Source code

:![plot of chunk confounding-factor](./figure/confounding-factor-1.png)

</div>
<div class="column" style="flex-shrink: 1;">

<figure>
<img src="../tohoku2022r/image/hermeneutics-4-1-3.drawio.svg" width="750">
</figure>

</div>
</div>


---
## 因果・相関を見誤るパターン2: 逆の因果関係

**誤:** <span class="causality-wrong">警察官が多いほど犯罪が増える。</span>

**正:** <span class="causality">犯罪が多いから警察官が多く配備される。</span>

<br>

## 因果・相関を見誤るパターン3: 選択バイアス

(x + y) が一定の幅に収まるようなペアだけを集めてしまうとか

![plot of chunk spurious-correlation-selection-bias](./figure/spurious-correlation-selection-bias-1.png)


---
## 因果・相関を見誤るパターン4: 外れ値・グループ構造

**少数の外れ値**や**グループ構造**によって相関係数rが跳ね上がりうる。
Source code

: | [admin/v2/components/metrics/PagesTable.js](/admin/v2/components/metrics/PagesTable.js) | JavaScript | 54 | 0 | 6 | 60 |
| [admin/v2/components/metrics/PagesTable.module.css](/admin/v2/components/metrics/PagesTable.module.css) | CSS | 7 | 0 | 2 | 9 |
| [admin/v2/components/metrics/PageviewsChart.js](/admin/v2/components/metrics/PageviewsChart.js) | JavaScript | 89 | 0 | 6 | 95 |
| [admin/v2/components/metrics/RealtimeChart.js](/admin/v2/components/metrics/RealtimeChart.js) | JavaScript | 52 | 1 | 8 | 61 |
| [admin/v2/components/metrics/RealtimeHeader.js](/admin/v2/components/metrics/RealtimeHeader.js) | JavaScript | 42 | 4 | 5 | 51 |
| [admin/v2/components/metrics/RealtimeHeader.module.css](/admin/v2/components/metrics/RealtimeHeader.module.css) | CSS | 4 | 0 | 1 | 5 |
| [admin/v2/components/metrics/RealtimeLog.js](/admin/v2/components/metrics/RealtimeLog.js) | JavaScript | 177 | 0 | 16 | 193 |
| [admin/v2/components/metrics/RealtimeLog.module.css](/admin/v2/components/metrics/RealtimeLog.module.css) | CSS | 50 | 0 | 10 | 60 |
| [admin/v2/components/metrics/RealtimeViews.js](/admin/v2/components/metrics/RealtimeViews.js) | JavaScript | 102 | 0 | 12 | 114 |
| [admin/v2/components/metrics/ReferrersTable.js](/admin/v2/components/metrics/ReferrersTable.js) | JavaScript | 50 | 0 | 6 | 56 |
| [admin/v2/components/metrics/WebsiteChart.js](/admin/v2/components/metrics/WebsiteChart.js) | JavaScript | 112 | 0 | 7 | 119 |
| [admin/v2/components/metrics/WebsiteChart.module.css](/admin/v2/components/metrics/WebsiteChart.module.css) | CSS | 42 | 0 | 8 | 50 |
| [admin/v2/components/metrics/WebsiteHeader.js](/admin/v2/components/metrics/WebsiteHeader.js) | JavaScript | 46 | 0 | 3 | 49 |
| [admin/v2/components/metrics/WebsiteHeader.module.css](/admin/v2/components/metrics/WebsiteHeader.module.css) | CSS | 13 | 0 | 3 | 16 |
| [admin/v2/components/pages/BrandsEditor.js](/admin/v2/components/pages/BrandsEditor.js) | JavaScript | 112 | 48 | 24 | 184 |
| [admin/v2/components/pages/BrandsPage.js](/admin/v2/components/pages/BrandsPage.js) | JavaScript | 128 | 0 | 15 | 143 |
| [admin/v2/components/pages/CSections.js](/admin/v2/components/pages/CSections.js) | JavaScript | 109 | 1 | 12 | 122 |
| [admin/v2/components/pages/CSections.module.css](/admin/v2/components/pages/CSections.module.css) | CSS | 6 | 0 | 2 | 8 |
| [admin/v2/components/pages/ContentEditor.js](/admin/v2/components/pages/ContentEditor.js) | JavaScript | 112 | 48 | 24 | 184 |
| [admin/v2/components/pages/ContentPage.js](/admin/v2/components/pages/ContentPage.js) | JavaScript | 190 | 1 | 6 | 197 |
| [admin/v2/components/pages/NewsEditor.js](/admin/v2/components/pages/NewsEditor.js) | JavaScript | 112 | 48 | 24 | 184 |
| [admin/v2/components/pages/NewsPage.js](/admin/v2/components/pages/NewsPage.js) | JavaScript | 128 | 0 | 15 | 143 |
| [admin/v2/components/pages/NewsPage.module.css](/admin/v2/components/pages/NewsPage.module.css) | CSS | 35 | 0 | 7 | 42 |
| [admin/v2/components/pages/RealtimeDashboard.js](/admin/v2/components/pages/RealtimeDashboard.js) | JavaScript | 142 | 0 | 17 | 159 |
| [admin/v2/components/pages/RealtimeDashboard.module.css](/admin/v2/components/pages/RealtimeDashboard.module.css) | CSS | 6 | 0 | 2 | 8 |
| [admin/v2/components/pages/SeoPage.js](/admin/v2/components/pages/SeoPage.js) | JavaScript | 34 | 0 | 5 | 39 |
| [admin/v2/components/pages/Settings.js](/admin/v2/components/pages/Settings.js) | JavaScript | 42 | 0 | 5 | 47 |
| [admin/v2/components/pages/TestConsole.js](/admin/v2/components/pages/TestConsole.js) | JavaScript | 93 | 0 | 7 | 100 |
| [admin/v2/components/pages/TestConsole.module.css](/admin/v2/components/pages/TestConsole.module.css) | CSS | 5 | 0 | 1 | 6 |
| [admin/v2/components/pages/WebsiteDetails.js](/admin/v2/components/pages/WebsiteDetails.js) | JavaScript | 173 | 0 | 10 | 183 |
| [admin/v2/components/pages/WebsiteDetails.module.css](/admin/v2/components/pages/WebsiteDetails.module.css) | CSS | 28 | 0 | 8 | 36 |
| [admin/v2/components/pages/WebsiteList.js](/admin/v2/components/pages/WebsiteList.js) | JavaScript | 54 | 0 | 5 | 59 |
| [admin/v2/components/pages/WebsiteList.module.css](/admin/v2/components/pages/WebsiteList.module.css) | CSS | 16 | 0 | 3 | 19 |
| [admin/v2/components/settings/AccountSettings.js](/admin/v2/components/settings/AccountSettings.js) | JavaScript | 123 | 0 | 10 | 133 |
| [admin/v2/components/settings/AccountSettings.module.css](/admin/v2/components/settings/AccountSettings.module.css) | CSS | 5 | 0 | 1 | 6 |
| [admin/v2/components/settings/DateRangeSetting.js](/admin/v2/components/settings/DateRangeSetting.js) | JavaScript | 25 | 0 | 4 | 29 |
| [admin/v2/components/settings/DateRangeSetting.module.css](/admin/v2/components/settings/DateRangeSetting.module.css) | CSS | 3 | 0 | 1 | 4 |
■ ■ ■ ■
**Written task:** Can you rewrite the listing from its start up to and including the line with "## 因果・相関を見誤るパターン4: 外れ値・グループ構造", swapping "警察官" for "消防士" and leaving everything else unchanged?

**Response box:**
Source code

:![plot of chunk confounding-factor](./figure/confounding-factor-1.png)

</div>
<div class="column" style="flex-shrink: 1;">

<figure>
<img src="../tohoku2022r/image/hermeneutics-4-1-3.drawio.svg" width="750">
</figure>

</div>
</div>


---
## 因果・相関を見誤るパターン2: 逆の因果関係

**誤:** <span class="causality-wrong">消防士が多いほど犯罪が増える。</span>

**正:** <span class="causality">犯罪が多いから消防士が多く配備される。</span>

<br>

## 因果・相関を見誤るパターン3: 選択バイアス

(x + y) が一定の幅に収まるようなペアだけを集めてしまうとか

![plot of chunk spurious-correlation-selection-bias](./figure/spurious-correlation-selection-bias-1.png)


---
## 因果・相関を見誤るパターン4: 外れ値・グループ構造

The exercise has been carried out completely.